Source data:

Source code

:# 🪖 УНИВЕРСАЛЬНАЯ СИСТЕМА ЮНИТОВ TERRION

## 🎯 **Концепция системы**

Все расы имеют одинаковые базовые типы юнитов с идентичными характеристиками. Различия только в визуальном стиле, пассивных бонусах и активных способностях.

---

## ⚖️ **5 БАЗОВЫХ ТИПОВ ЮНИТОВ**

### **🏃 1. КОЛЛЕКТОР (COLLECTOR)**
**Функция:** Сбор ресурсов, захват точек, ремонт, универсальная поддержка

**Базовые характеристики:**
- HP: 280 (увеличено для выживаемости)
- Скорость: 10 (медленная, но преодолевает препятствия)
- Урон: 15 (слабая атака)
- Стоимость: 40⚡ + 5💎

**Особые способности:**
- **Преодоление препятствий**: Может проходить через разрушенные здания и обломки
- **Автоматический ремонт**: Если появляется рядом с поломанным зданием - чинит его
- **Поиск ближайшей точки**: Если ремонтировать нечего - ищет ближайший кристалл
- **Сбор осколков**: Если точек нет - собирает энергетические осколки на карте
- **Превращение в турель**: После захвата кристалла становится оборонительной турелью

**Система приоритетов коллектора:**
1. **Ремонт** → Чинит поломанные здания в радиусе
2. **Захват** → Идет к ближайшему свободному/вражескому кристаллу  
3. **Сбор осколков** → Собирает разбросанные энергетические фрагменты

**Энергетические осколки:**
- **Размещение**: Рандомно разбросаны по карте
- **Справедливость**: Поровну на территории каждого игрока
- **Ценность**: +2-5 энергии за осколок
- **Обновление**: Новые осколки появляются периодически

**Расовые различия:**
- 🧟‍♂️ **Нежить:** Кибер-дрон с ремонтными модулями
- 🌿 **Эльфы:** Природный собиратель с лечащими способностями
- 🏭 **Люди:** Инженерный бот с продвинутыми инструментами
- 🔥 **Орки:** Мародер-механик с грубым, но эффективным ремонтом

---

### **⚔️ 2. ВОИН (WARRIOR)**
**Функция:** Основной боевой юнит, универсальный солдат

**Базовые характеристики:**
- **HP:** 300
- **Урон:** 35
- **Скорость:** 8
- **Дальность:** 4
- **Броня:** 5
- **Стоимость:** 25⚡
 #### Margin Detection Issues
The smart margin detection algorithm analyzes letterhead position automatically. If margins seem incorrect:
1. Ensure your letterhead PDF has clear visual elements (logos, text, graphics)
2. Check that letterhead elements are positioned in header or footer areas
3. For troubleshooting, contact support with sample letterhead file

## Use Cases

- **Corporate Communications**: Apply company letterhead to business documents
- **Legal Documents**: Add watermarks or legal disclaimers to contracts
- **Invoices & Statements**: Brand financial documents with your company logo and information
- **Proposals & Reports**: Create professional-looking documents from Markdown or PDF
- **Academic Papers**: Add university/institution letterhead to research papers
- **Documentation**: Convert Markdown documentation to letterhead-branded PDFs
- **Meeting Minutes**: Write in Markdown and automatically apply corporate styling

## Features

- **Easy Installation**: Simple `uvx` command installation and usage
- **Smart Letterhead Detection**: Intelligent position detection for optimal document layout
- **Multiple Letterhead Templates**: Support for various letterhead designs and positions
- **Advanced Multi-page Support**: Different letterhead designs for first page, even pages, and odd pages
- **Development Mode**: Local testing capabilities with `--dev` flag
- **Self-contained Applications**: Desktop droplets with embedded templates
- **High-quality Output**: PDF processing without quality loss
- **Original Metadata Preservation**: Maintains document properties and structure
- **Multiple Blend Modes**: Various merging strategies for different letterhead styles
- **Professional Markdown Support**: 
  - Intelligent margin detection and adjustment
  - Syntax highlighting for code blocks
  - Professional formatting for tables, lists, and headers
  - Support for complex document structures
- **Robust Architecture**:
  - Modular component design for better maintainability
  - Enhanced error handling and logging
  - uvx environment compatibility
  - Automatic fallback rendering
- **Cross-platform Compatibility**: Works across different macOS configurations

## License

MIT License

Task objective →
Present every line of the items above as a Markdown table with the columns "No." and "Line", numbering the rows in order and omitting blank lines.

Answer section →
| No. | Line |
|---|---|
| 1 | Source code |
| 2 | :# 🪖 УНИВЕРСАЛЬНАЯ СИСТЕМА ЮНИТОВ TERRION |
| 3 | ## 🎯 **Концепция системы** |
| 4 | Все расы имеют одинаковые базовые типы юнитов с идентичными характеристиками. Различия только в визуальном стиле, пассивных бонусах и активных способностях. |
| 5 | --- |
| 6 | ## ⚖️ **5 БАЗОВЫХ ТИПОВ ЮНИТОВ** |
| 7 | ### **🏃 1. КОЛЛЕКТОР (COLLECTOR)** |
| 8 | **Функция:** Сбор ресурсов, захват точек, ремонт, универсальная поддержка |
| 9 | **Базовые характеристики:** |
| 10 | - HP: 280 (увеличено для выживаемости) |
| 11 | - Скорость: 10 (медленная, но преодолевает препятствия) |
| 12 | - Урон: 15 (слабая атака) |
| 13 | - Стоимость: 40⚡ + 5💎 |
| 14 | **Особые способности:** |
| 15 | - **Преодоление препятствий**: Может проходить через разрушенные здания и обломки |
| 16 | - **Автоматический ремонт**: Если появляется рядом с поломанным зданием - чинит его |
| 17 | - **Поиск ближайшей точки**: Если ремонтировать нечего - ищет ближайший кристалл |
| 18 | - **Сбор осколков**: Если точек нет - собирает энергетические осколки на карте |
| 19 | - **Превращение в турель**: После захвата кристалла становится оборонительной турелью |
| 20 | **Система приоритетов коллектора:** |
| 21 | 1. **Ремонт** → Чинит поломанные здания в радиусе |
| 22 | 2. **Захват** → Идет к ближайшему свободному/вражескому кристаллу   |
| 23 | 3. **Сбор осколков** → Собирает разбросанные энергетические фрагменты |
| 24 | **Энергетические осколки:** |
| 25 | - **Размещение**: Рандомно разбросаны по карте |
| 26 | - **Справедливость**: Поровну на территории каждого игрока |
| 27 | - **Ценность**: +2-5 энергии за осколок |
| 28 | - **Обновление**: Новые осколки появляются периодически |
| 29 | **Расовые различия:** |
| 30 | - 🧟‍♂️ **Нежить:** Кибер-дрон с ремонтными модулями |
| 31 | - 🌿 **Эльфы:** Природный собиратель с лечащими способностями |
| 32 | - 🏭 **Люди:** Инженерный бот с продвинутыми инструментами |
| 33 | - 🔥 **Орки:** Мародер-механик с грубым, но эффективным ремонтом |
| 34 | --- |
| 35 | ### **⚔️ 2. ВОИН (WARRIOR)** |
| 36 | **Функция:** Основной боевой юнит, универсальный солдат |
| 37 | **Базовые характеристики:** |
| 38 | - **HP:** 300 |
| 39 | - **Урон:** 35 |
| 40 | - **Скорость:** 8 |
| 41 | - **Дальность:** 4 |
| 42 | - **Броня:** 5 |
| 43 | - **Стоимость:** 25⚡ |
| 44 |  #### Margin Detection Issues |
| 45 | The smart margin detection algorithm analyzes letterhead position automatically. If margins seem incorrect: |
| 46 | 1. Ensure your letterhead PDF has clear visual elements (logos, text, graphics) |
| 47 | 2. Check that letterhead elements are positioned in header or footer areas |
| 48 | 3. For troubleshooting, contact support with sample letterhead file |
| 49 | ## Use Cases |
| 50 | - **Corporate Communications**: Apply company letterhead to business documents |
| 51 | - **Legal Documents**: Add watermarks or legal disclaimers to contracts |
| 52 | - **Invoices & Statements**: Brand financial documents with your company logo and information |
| 53 | - **Proposals & Reports**: Create professional-looking documents from Markdown or PDF |
| 54 | - **Academic Papers**: Add university/institution letterhead to research papers |
| 55 | - **Documentation**: Convert Markdown documentation to letterhead-branded PDFs |
| 56 | - **Meeting Minutes**: Write in Markdown and automatically apply corporate styling |
| 57 | ## Features |
| 58 | - **Easy Installation**: Simple `uvx` command installation and usage |
| 59 | - **Smart Letterhead Detection**: Intelligent position detection for optimal document layout |
| 60 | - **Multiple Letterhead Templates**: Support for various letterhead designs and positions |
| 61 | - **Advanced Multi-page Support**: Different letterhead designs for first page, even pages, and odd pages |
| 62 | - **Development Mode**: Local testing capabilities with `--dev` flag |
| 63 | - **Self-contained Applications**: Desktop droplets with embedded templates |
| 64 | - **High-quality Output**: PDF processing without quality loss |
| 65 | - **Original Metadata Preservation**: Maintains document properties and structure |
| 66 | - **Multiple Blend Modes**: Various merging strategies for different letterhead styles |
| 67 | - **Professional Markdown Support**:  |
| 68 |   - Intelligent margin detection and adjustment |
| 69 |   - Syntax highlighting for code blocks |
| 70 |   - Professional formatting for tables, lists, and headers |
| 71 |   - Support for complex document structures |
| 72 | - **Robust Architecture**: |
| 73 |   - Modular component design for better maintainability |
| 74 |   - Enhanced error handling and logging |
| 75 |   - uvx environment compatibility |
| 76 |   - Automatic fallback rendering |
| 77 | - **Cross-platform Compatibility**: Works across different macOS configurations |
| 78 | ## License |
| 79 | MIT License |